The biggest repository of information is housed at handsfreemn.org, which went live the day after Gov. Tim Walz signed the hands-free bill into law in April. The DPS has posted information and answers to many of the most commonly asked questions about the law. The agency also has recorded video testimonials in which survivors and families that have lost loved ones in crashes involving distracted drivers share stories about how their lives were changed in an instant. The first video went up June 14.
In a testimonial posted Friday, Tom and Wendy Goeltz recall how their 22-year-old daughter, Megan, who was pregnant, was killed when a distracted driver went into a ditch, vaulted into the air and hit her car at a stop sign on Hwy. 95 north of Stillwater.

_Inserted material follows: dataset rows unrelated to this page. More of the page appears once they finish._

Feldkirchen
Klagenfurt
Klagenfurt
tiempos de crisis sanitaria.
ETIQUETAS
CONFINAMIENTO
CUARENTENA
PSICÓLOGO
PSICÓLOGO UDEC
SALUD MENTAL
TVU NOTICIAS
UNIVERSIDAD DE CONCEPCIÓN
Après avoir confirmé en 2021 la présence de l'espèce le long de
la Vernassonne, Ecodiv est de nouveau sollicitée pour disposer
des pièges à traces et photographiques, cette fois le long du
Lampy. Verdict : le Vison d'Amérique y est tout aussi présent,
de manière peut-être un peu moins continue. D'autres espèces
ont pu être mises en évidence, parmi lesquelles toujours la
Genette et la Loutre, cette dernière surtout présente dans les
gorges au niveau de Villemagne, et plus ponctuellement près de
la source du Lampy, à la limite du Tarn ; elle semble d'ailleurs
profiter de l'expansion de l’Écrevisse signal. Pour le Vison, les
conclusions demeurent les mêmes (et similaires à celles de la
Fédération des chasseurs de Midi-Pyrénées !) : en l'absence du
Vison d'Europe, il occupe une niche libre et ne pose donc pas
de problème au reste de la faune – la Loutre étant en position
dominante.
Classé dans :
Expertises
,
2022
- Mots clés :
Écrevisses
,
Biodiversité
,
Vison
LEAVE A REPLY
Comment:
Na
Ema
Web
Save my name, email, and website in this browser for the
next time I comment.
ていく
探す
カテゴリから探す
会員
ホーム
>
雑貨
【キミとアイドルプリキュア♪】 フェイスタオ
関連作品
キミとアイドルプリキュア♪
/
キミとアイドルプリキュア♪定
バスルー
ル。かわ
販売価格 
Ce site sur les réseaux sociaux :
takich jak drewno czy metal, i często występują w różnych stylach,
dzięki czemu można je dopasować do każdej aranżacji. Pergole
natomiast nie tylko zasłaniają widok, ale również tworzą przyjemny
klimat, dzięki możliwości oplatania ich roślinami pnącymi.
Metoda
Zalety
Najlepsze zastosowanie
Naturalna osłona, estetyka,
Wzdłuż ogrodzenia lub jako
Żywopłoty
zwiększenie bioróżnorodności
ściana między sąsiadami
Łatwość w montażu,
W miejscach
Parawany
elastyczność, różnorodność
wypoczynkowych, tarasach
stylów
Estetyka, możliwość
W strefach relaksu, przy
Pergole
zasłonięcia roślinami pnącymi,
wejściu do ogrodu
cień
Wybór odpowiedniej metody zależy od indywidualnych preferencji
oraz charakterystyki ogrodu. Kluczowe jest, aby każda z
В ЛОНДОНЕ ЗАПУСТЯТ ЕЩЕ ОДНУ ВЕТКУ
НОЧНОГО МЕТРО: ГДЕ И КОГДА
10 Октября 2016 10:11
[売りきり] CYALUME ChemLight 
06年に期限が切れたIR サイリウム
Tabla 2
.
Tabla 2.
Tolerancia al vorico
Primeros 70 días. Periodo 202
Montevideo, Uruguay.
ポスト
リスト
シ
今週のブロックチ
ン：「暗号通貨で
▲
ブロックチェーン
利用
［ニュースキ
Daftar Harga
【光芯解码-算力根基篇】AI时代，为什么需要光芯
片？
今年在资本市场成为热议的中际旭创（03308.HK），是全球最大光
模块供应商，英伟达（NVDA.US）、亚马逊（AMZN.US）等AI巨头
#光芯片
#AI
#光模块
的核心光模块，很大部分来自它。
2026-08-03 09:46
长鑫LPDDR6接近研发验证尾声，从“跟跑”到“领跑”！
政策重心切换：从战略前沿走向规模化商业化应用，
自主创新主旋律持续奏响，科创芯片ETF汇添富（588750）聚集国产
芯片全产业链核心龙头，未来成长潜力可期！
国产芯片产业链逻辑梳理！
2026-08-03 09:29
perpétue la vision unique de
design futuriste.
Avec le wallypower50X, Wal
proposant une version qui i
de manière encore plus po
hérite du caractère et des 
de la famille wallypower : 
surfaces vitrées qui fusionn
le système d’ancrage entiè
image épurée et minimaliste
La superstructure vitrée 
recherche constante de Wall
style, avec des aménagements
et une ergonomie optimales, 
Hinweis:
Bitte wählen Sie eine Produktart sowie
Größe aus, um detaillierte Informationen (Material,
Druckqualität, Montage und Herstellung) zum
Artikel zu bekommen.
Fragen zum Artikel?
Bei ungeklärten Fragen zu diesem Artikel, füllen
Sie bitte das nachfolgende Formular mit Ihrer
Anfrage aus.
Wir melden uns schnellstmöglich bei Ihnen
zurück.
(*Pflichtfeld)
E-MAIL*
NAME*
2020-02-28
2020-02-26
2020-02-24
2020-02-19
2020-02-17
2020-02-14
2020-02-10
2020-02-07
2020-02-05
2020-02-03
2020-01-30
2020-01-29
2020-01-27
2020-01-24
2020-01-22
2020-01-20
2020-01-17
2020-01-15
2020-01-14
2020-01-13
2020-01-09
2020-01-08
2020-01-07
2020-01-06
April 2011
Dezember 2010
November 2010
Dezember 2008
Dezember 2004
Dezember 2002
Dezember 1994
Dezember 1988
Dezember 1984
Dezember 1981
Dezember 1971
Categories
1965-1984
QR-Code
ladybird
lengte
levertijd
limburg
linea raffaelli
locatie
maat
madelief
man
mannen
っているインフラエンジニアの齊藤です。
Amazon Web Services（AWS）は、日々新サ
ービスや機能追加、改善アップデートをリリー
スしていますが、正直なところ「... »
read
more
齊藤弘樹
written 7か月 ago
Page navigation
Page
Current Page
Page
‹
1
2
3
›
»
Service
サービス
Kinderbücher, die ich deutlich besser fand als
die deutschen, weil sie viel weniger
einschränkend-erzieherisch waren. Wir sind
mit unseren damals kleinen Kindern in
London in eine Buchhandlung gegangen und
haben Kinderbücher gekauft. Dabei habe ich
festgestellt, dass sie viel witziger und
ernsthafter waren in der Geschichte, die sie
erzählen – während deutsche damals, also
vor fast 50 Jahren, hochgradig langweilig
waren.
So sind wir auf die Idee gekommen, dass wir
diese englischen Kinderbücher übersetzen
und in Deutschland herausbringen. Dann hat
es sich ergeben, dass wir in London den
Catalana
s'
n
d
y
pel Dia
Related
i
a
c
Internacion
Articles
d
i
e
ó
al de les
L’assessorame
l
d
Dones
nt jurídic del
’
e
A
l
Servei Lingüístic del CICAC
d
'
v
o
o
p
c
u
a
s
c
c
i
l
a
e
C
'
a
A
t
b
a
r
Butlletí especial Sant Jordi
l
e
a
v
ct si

"Because of distracted driving, our family will never be the same," Wendy Goeltz said during the taping in the family's Hudson, Wis., living room. "When I got the call from the hospital, my heart dropped. The drive in was unbearable. An armed guard ushered us to a private room. A chaplain asked if we needed anything. You know things are not going to turn out well."
Megan was a certified nursing assistant and the mother of a 3-year-old who now is growing up without a mother, Wendy Goeltz said.
The Goeltzes were among several families who testified at the Legislature to get Minnesota's hands-free law passed. They agreed to do a video for the DPS because they want people to know that distracted driving has serious consequences.